One of the goals we had for this past year was to hire the tree company to come out with their massive chipper, and get rid of the piles of wood we’ve got all over. We couldn’t do it this year, but it still needs to be done. It may be worthwhile for us to just buy a chipper instead, though the cost of one that can handle what we’d be putting it through would be considerably more than the cost of hiring this company to come out for 6 hours. From the estimate I got at the time, he figured 6 hours would be enough time for them to do all the piles, too. Hiring someone would be more efficient to get these big piles done. We can invest in a chipper of our own, later on. We will always have branches to clean up and get rid of, so it would be worth it.

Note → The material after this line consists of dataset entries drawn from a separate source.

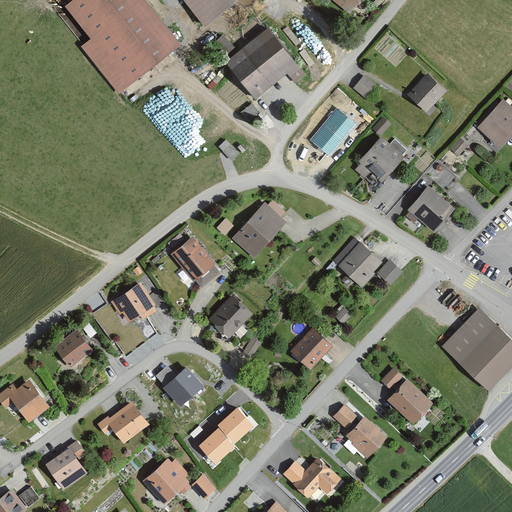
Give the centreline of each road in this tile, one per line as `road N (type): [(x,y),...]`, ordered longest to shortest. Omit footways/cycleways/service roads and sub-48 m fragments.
road 1 (residential): [(286,424),(233,373),(185,346),(140,366),(11,464)]
road 2 (tertiary): [(271,179),(217,193),(187,212),(0,360)]
road 3 (residential): [(286,424),(443,266)]
road 4 (residential): [(399,0),(287,136),(271,179)]
road 5 (tertiary): [(443,266),(349,203),(271,179)]
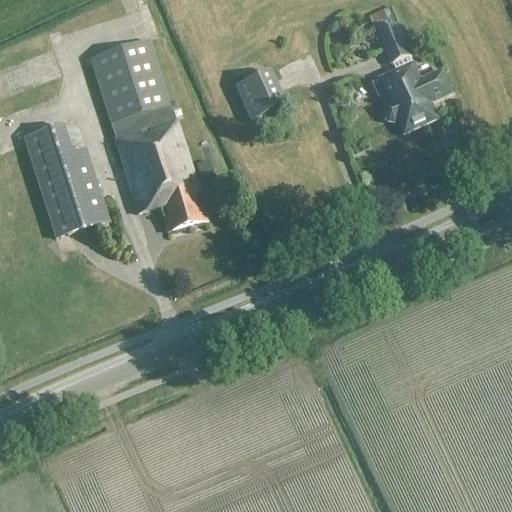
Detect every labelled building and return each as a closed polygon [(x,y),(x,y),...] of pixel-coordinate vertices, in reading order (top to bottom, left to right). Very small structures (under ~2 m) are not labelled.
[(409,57),(411,56),(397,25),(396,26),(389,10),(369,19),(389,67),(391,67),(394,74),(413,66),(409,57)] [(174,124),(148,43),(90,62),(115,142),(114,142),(138,217),(160,210),(167,235),(208,224),(176,123),(174,124)] [(414,66),(413,66),(394,74),(377,82),(389,108),(385,109),(381,114),(381,119),(383,123),(387,127),(392,128),(396,126),(402,140),(438,123),(431,107),(453,97),(442,72),(421,81),(414,66)] [(285,108),(270,74),(234,90),(248,123),(285,108)] [(16,108),(0,112),(0,146),(26,138),(16,108)] [(55,241),(108,224),(85,151),(71,156),(63,128),(23,141),(55,241)]
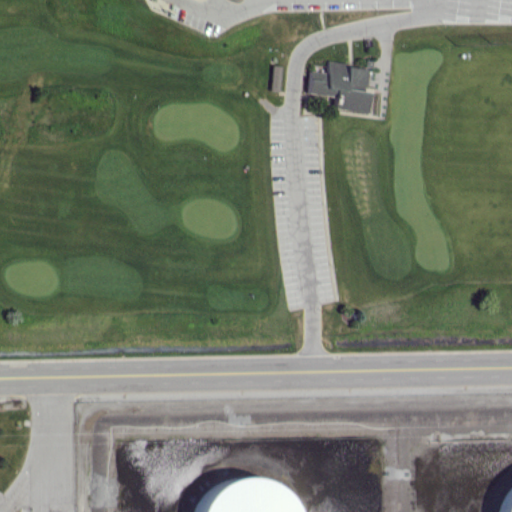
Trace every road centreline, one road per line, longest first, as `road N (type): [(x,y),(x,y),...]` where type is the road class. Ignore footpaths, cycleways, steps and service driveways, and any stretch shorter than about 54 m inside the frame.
road 1 (primary): [(0,382),(511,369)]
road 2 (residential): [(45,511),(48,381)]
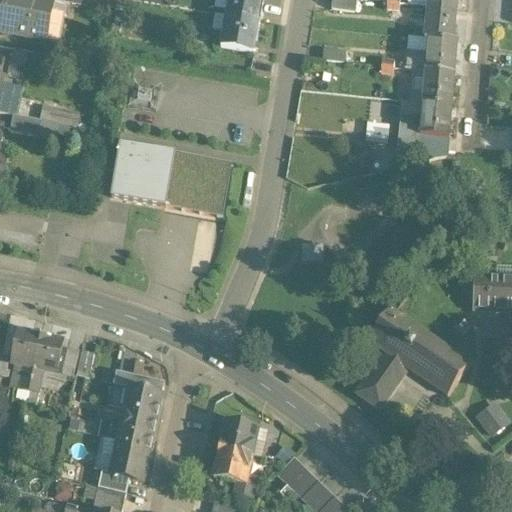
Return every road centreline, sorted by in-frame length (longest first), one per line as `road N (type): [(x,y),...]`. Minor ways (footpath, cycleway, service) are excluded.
road 1 (residential): [(205,353),(260,236),(299,0)]
road 2 (residential): [(407,511),(256,381),(205,353)]
road 3 (residential): [(205,353),(131,317),(0,282)]
road 4 (residential): [(205,353),(183,380),(154,511)]
road 5 (residential): [(481,0),(468,156)]
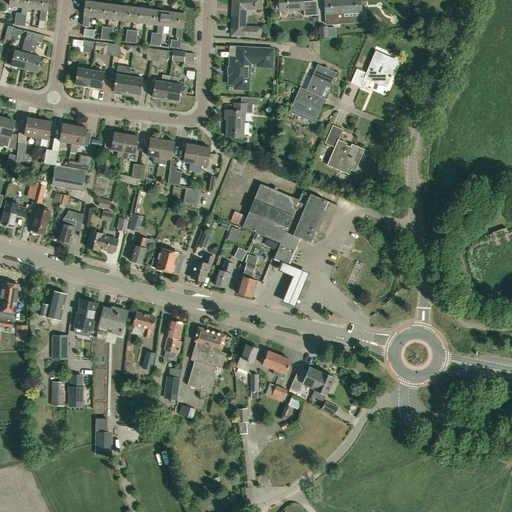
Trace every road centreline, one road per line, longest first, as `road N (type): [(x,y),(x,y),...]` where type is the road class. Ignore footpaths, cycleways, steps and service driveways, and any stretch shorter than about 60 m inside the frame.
road 1 (tertiary): [(394,350),(0,250)]
road 2 (unclassified): [(421,334),(410,161),(428,92),(467,0)]
road 3 (unclassified): [(241,511),(327,465),(375,406),(407,399)]
road 4 (unclassified): [(196,118),(209,0)]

So the past year has been an odd mix of goals delayed, while others were accomplished faster than expected. One thing that has been delayed for way too long is getting the junk pile hauled to the dump. This is something we will be hiring people to do, so it basically comes down to whether or not it’s in the budget at any given time. So far, it hasn’t been! It would be fantastic to get rid of that unsightly mess, though.

Aside from time and weather dependent things that will need to get done, like all things garden related, our goals and plans for 2021 have become a lot more loosey-goosey. Timelines have become much more vague, and we’re still at a loss on how to accomplish some vital goals, like replacing the roof.

Still, we’ve managed to accomplish enough in the past year, that we can spend more time building things up, rather than taking things down, in the next year.

Which is as good for the psyche as for anything else!